EZ3kiel – Battlefield (Jarring Effects)
Décrire la musique d’EZ3kiel n’est pas la mission la plus évidente qui soit. Au début, les « spécialistes » ont décrété que c’était du dub. Pratique car le dub au sens large englobe de nombreuses influences et passé un temps dès qu’un groupe sortait un peu des sentiers battus il avait vite fait d’être classé électro-dub.
Problème, le trio Tourangeau n’apprécie guère faire du surplace et prend toujours son prochain par surprise. Ainsi après un second album impressionnant de maitrise (Barb4ry sorti en 2003) suivi d’un live fascinant mêlant instruments classiques et machines électroniques, mettant en lumière l’univers visuel très développé du groupe, que fait EZ3kiel ? Il publie un disque… de berceuses ! Un projet inclassable intitulé Naphtaline qui sous la forme d’un CD, DVD et DVD Rom propose une expérience sonore et visuelle interactive. Couillu et ambitieux !
Il faut dire aussi qu’EZ3kiel fait partie de l’écurie Jarring Effects (High Tone, Brain Damage, Kaly Live Dub, L’œuf Raide, Monsieur Orange…), un des labels phares du dub français et des expérimentations en tous genres. Pas du genre à brider leurs artistes.
Paru en 2008, Battlefield est leur dernier album studio à ce jour. Entre temps le trio (formé du batteur Mathieu Frays, du bassiste Yann Nguema et du guitariste/claviériste Joan Guillon) est devenu quatuor avec l’arrivée en renfort du multi-instrumentiste Stéphane Badiaud. À peine huit mois après leur dernier coup de maître, EZ3kiel remettait donc le couvert et sortait un disque plus « classique ». Les guillemets sont importants car rien n’est jamais classique avec ces gens-là.

**Entrées**
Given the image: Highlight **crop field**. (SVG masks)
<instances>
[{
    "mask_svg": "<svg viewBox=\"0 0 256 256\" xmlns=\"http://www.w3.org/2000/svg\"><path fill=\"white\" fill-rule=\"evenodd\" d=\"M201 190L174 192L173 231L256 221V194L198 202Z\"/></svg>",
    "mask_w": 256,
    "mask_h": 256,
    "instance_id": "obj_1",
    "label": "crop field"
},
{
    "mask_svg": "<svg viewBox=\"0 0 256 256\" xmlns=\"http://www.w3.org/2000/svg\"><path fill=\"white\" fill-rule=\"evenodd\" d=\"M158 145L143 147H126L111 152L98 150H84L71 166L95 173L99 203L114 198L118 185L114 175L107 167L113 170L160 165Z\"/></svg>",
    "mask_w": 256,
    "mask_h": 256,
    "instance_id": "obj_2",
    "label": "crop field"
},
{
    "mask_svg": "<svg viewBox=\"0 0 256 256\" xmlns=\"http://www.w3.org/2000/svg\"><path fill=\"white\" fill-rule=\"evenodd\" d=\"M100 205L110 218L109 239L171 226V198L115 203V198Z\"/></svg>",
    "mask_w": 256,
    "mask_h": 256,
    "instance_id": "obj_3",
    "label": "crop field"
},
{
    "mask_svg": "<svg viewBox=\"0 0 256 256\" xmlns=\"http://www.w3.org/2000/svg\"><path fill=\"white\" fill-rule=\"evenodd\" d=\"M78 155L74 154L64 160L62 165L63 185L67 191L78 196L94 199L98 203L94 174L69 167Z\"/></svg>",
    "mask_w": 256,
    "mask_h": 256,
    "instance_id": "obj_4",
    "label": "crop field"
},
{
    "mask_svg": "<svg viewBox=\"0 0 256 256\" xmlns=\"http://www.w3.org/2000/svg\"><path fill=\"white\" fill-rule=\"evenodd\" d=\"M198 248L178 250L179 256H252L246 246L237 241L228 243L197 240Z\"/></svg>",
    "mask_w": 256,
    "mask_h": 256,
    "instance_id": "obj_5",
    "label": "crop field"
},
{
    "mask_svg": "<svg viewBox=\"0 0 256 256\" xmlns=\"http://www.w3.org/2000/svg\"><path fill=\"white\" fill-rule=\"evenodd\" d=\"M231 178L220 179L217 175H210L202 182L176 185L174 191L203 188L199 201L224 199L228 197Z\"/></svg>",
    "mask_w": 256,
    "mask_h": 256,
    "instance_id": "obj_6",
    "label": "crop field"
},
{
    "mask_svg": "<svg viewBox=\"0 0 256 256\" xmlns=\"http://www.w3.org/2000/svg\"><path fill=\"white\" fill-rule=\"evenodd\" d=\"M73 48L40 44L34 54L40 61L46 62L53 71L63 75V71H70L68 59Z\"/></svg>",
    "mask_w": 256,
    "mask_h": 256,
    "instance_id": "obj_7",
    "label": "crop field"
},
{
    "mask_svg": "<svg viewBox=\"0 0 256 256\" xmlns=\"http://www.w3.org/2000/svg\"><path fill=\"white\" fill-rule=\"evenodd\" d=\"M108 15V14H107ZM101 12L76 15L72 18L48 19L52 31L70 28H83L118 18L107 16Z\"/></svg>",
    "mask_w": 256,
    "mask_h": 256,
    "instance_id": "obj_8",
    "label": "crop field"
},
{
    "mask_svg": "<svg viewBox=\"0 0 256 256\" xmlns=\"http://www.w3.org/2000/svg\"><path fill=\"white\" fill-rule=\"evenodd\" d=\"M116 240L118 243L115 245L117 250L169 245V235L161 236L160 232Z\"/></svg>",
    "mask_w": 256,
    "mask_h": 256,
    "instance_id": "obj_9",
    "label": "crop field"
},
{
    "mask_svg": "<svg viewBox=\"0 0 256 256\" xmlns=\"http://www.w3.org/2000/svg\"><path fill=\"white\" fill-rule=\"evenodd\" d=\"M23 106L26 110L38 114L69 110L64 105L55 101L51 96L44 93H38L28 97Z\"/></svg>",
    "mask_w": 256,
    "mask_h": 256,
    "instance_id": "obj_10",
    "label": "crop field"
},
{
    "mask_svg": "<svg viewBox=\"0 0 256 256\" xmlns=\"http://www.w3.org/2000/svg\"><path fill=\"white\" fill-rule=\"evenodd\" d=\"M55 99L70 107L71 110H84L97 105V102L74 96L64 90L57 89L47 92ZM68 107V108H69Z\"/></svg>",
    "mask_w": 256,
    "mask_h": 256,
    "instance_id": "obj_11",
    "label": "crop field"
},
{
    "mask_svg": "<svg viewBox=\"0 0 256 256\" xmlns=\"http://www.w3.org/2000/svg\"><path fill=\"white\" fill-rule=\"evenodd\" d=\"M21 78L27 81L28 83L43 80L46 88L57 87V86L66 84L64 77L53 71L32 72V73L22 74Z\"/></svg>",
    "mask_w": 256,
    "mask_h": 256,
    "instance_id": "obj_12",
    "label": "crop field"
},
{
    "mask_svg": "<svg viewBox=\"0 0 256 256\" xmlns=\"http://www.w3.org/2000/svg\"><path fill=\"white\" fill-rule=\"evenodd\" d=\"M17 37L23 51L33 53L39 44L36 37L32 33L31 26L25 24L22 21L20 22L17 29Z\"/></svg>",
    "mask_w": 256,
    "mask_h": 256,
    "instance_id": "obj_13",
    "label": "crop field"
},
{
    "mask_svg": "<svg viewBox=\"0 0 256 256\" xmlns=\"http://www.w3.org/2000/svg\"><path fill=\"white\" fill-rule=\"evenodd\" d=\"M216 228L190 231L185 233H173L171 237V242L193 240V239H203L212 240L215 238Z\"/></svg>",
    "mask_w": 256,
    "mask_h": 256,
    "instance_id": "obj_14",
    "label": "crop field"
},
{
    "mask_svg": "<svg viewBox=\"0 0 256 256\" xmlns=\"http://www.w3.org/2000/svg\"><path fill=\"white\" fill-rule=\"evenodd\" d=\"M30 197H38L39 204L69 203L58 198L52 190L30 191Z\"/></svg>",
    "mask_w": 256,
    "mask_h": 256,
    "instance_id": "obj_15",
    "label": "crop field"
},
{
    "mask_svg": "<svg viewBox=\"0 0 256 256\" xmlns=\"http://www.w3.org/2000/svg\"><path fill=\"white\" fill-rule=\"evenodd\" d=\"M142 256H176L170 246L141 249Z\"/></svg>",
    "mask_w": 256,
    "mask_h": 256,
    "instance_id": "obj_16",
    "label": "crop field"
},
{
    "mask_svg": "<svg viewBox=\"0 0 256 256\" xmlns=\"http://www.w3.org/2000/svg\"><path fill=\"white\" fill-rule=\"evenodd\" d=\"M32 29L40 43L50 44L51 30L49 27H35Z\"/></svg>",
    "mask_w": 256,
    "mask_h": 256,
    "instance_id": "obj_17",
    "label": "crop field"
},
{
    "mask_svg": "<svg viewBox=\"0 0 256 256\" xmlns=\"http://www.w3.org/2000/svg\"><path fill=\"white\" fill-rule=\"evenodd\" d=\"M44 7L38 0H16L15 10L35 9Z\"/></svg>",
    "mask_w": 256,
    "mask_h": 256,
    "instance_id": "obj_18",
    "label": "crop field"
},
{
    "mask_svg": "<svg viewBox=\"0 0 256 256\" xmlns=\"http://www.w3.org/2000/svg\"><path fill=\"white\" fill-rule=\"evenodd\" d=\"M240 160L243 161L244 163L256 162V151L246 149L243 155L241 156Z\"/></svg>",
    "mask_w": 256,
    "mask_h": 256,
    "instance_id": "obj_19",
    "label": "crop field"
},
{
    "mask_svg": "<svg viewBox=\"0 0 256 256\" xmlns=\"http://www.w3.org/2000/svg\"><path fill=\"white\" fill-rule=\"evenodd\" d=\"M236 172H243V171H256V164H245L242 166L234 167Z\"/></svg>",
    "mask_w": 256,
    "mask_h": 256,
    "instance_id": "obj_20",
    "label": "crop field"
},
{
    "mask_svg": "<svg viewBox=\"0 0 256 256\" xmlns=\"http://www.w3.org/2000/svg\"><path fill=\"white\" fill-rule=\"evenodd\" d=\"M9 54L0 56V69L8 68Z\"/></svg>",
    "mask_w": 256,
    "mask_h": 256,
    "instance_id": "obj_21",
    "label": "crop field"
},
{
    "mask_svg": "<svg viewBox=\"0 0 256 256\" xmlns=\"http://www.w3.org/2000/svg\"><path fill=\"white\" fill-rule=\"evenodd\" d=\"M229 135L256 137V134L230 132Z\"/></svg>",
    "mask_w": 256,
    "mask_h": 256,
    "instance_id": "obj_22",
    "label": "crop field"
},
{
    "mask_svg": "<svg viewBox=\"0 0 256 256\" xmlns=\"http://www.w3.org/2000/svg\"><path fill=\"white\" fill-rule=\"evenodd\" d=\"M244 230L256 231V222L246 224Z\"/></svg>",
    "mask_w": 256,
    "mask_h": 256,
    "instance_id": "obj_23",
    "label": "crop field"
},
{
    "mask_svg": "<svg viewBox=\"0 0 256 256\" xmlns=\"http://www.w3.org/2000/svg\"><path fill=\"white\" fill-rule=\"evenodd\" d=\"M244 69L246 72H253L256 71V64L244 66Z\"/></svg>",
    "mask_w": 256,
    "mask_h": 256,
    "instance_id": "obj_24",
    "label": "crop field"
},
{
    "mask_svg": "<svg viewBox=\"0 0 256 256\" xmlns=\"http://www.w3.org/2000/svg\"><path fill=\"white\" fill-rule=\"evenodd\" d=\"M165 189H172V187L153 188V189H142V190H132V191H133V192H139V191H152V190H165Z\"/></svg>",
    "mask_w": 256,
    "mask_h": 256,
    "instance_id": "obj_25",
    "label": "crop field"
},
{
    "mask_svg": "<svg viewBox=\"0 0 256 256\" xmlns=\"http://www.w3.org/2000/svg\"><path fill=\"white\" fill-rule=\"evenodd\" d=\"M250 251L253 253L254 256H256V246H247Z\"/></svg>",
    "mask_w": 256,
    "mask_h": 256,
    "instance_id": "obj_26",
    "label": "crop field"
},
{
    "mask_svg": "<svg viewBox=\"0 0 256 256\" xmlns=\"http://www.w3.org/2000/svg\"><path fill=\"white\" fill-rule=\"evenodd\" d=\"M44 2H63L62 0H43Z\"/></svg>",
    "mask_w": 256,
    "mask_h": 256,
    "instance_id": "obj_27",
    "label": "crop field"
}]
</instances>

**Consigne**
Reproduisez intégralement la chronique de Battlefield, sans aucune modification. Les items forment un matériau distinct de la chronique de Battlefield.

**Réponse intégrale**
EZ3kiel – Battlefield (Jarring Effects)
Décrire la musique d’EZ3kiel n’est pas la mission la plus évidente qui soit. Au début, les « spécialistes » ont décrété que c’était du dub. Pratique car le dub au sens large englobe de nombreuses influences et passé un temps dès qu’un groupe sortait un peu des sentiers battus il avait vite fait d’être classé électro-dub.
Problème, le trio Tourangeau n’apprécie guère faire du surplace et prend toujours son prochain par surprise. Ainsi après un second album impressionnant de maitrise (Barb4ry sorti en 2003) suivi d’un live fascinant mêlant instruments classiques et machines électroniques, mettant en lumière l’univers visuel très développé du groupe, que fait EZ3kiel ? Il publie un disque… de berceuses ! Un projet inclassable intitulé Naphtaline qui sous la forme d’un CD, DVD et DVD Rom propose une expérience sonore et visuelle interactive. Couillu et ambitieux !
Il faut dire aussi qu’EZ3kiel fait partie de l’écurie Jarring Effects (High Tone, Brain Damage, Kaly Live Dub, L’œuf Raide, Monsieur Orange…), un des labels phares du dub français et des expérimentations en tous genres. Pas du genre à brider leurs artistes.
Paru en 2008, Battlefield est leur dernier album studio à ce jour. Entre temps le trio (formé du batteur Mathieu Frays, du bassiste Yann Nguema et du guitariste/claviériste Joan Guillon) est devenu quatuor avec l’arrivée en renfort du multi-instrumentiste Stéphane Badiaud. À peine huit mois après leur dernier coup de maître, EZ3kiel remettait donc le couvert et sortait un disque plus « classique ». Les guillemets sont importants car rien n’est jamais classique avec ces gens-là.